Task objective -> Using the records below, output the stretch that opens with the line containing "X342220Y63815D03*" and closes with the line containing "X319650Y83820D03*", exactly and including both lines, with nothing more.

Hardware design source data:
^^^^
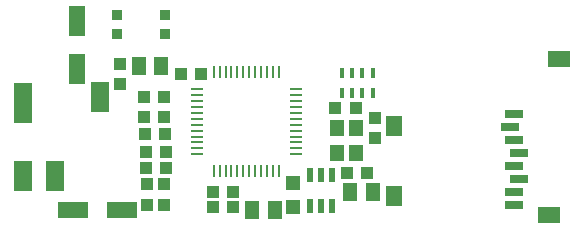
<source format=gbr>
G04 EAGLE Gerber RS-274X export*
G75*
%MOMM*%
%FSLAX34Y34*%
%LPD*%
%INSolderpaste Top*%
%IPPOS*%
%AMOC8*
5,1,8,0,0,1.08239X$1,22.5*%
G01*
%ADD10R,0.285000X1.100000*%
%ADD11R,1.100000X0.285000*%
%ADD12R,1.100000X0.280000*%
%ADD13R,0.550000X1.200000*%
%ADD14R,1.900000X1.400000*%
%ADD15R,1.400000X1.800000*%
%ADD16R,1.500000X0.700000*%
%ADD17R,1.240000X1.500000*%
%ADD18R,1.200000X1.400000*%
%ADD19R,1.075000X1.000000*%
%ADD20R,1.000000X1.075000*%
%ADD21R,1.300000X1.200000*%
%ADD22R,0.450000X0.900000*%
%ADD23R,1.400000X2.600000*%
%ADD24R,2.600000X1.400000*%
%ADD25R,1.500000X2.500000*%
%ADD26R,1.500000X3.400000*%
%ADD27R,0.900000X0.900000*%


D10*
X189670Y85000D03*
X194670Y85000D03*
X199670Y85000D03*
X204670Y85000D03*
X209670Y85000D03*
X214670Y85000D03*
X219670Y85000D03*
X224670Y85000D03*
X229670Y85000D03*
X234670Y85000D03*
X239670Y85000D03*
X244670Y85000D03*
D11*
X259170Y99500D03*
X259170Y104500D03*
X259170Y109500D03*
X259170Y114500D03*
X259170Y119500D03*
X259170Y124500D03*
X259170Y129500D03*
X259170Y134500D03*
X259170Y139500D03*
X259170Y144500D03*
X259170Y149500D03*
X259170Y154500D03*
D10*
X244670Y169000D03*
X239670Y169000D03*
X234670Y169000D03*
X229670Y169000D03*
X224670Y169000D03*
X219670Y169000D03*
X214670Y169000D03*
X209670Y169000D03*
X204670Y169000D03*
X199670Y169000D03*
X194670Y169000D03*
X189670Y169000D03*
D11*
X175170Y154500D03*
X175170Y149500D03*
X175170Y144500D03*
X175170Y139500D03*
X175170Y134500D03*
X175170Y129500D03*
X175170Y124500D03*
X175170Y119500D03*
X175170Y114500D03*
X175170Y109500D03*
X175170Y104500D03*
D12*
X175170Y99500D03*
D13*
X271170Y55580D03*
X280670Y55580D03*
X290170Y55580D03*
X290170Y81580D03*
X280670Y81580D03*
X271170Y81580D03*
D14*
X473220Y47815D03*
X482220Y179815D03*
D15*
X342220Y63815D03*
X342220Y123815D03*
D16*
X444220Y56815D03*
X444220Y67815D03*
X448220Y78815D03*
X444220Y89815D03*
X448220Y100815D03*
X444220Y111815D03*
X440220Y122815D03*
X444220Y133815D03*
D17*
X241275Y52070D03*
X222275Y52070D03*
X145390Y173990D03*
X126390Y173990D03*
D18*
X294260Y100125D03*
X294260Y122125D03*
X310260Y100125D03*
X310260Y122125D03*
D19*
X309744Y138430D03*
X292744Y138430D03*
X319650Y83820D03*
X302650Y83820D03*
D20*
X326390Y113420D03*
X326390Y130420D03*
D21*
X257175Y74930D03*
X257175Y54610D03*
D19*
X149470Y101600D03*
X132470Y101600D03*
X205985Y54610D03*
X188985Y54610D03*
X178680Y167640D03*
X161680Y167640D03*
D17*
X324206Y67818D03*
X305206Y67818D03*
D20*
X147320Y73905D03*
X147320Y56905D03*
X147320Y148200D03*
X147320Y131200D03*
X133350Y73905D03*
X133350Y56905D03*
X130810Y148200D03*
X130810Y131200D03*
D19*
X188985Y67945D03*
X205985Y67945D03*
D20*
X110490Y176140D03*
X110490Y159140D03*
D19*
X132470Y88265D03*
X149470Y88265D03*
D22*
X324150Y151520D03*
X324150Y168520D03*
X315150Y151520D03*
X307150Y151520D03*
X298150Y151520D03*
X298150Y168520D03*
X315150Y168520D03*
X307150Y168520D03*
D23*
X73660Y212270D03*
X73660Y171270D03*
D24*
X70940Y52070D03*
X111940Y52070D03*
D19*
X148200Y116840D03*
X131200Y116840D03*
D25*
X28000Y81300D03*
X93000Y148300D03*
X55000Y81300D03*
D26*
X28000Y143300D03*
D27*
X148770Y217550D03*
X148770Y201550D03*
X107770Y201550D03*
X107770Y217550D03*
M02*

</source>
^^^^
Task output ->
X342220Y63815D03*
X342220Y123815D03*
D16*
X444220Y56815D03*
X444220Y67815D03*
X448220Y78815D03*
X444220Y89815D03*
X448220Y100815D03*
X444220Y111815D03*
X440220Y122815D03*
X444220Y133815D03*
D17*
X241275Y52070D03*
X222275Y52070D03*
X145390Y173990D03*
X126390Y173990D03*
D18*
X294260Y100125D03*
X294260Y122125D03*
X310260Y100125D03*
X310260Y122125D03*
D19*
X309744Y138430D03*
X292744Y138430D03*
X319650Y83820D03*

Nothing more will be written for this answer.